[Images with pose keypoints]
· · · ·

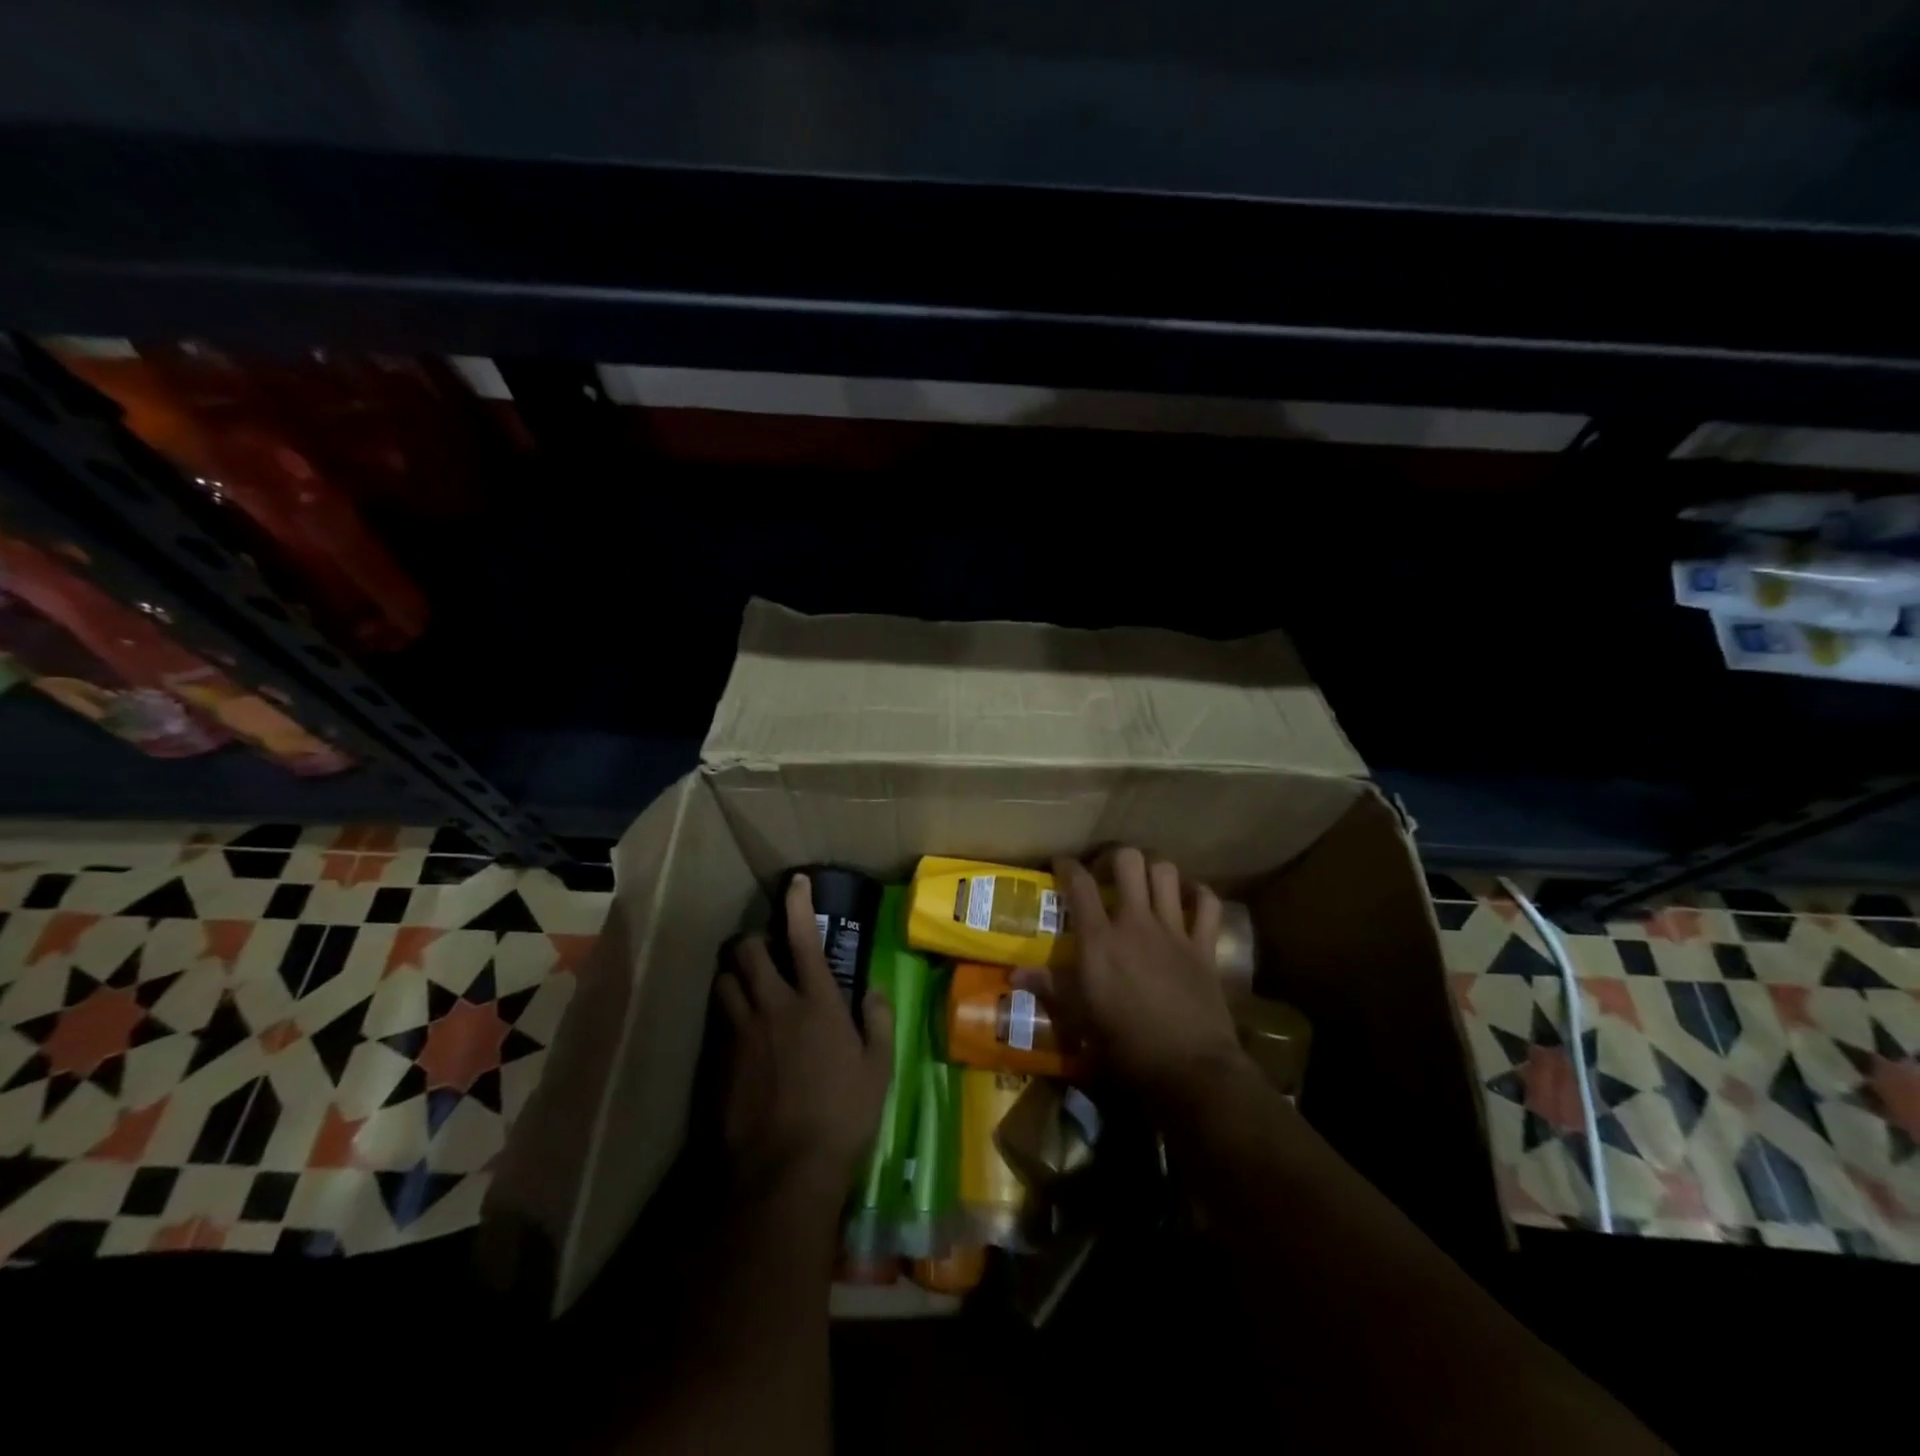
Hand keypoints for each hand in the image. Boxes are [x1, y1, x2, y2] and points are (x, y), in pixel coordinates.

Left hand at [713, 875, 894, 1204]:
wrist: (782, 1171)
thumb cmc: (842, 1116)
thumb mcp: (878, 1069)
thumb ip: (879, 1022)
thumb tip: (873, 991)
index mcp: (816, 1001)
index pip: (803, 937)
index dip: (798, 904)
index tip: (796, 882)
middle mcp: (774, 1004)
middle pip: (748, 949)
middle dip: (754, 940)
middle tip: (767, 952)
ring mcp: (741, 1031)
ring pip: (725, 978)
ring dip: (735, 973)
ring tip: (748, 985)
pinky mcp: (718, 1059)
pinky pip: (718, 1017)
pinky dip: (727, 1009)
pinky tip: (739, 1028)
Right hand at [1047, 848, 1247, 1106]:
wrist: (1188, 1069)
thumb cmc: (1124, 1046)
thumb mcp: (1078, 1018)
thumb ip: (1048, 987)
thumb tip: (1013, 974)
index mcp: (1099, 940)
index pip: (1078, 883)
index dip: (1066, 865)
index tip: (1061, 864)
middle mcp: (1135, 923)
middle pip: (1128, 860)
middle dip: (1114, 857)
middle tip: (1106, 872)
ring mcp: (1173, 931)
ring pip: (1166, 872)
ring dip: (1153, 870)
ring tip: (1144, 882)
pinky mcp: (1203, 946)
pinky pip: (1208, 903)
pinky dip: (1198, 894)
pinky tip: (1187, 899)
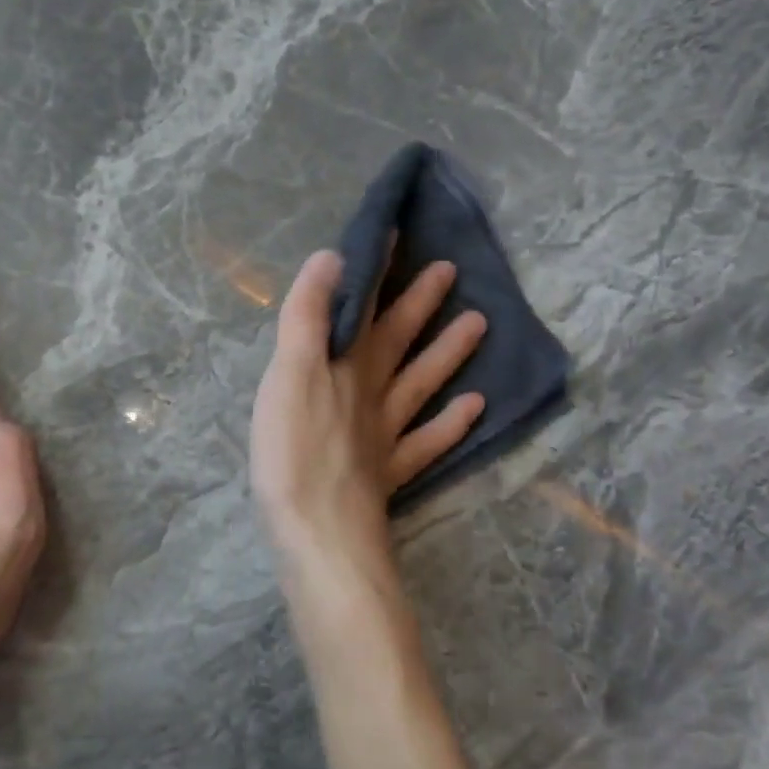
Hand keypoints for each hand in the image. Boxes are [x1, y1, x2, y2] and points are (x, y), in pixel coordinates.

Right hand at [251, 247, 486, 581]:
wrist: (320, 536)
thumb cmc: (295, 452)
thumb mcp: (289, 375)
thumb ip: (308, 318)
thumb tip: (333, 257)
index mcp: (346, 366)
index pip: (365, 306)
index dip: (378, 270)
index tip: (399, 233)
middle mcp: (372, 394)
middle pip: (400, 341)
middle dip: (419, 304)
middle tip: (450, 270)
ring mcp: (386, 437)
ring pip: (421, 386)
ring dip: (448, 354)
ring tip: (479, 325)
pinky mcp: (388, 477)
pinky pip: (427, 443)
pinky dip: (450, 425)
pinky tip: (474, 410)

· · · ·

#### [About this task]
Out of the data above, transcribe exactly and only the lines starting with the line that has "thumb tip: (1013, 974)" and going on through the line that has "pinky mcp: (1203, 946)", both included.

#### [Task result]
thumb tip: (1013, 974)
index mcp: (1099, 940)
index pip: (1078, 883)
index dip: (1066, 865)
index tip: (1061, 864)
middle mcp: (1135, 923)
middle pip: (1128, 860)
middle dip: (1114, 857)
middle tip: (1106, 872)
ring mcp: (1173, 931)
ring pip: (1166, 872)
ring dip: (1153, 870)
ring tip: (1144, 882)
pinky mcp: (1203, 946)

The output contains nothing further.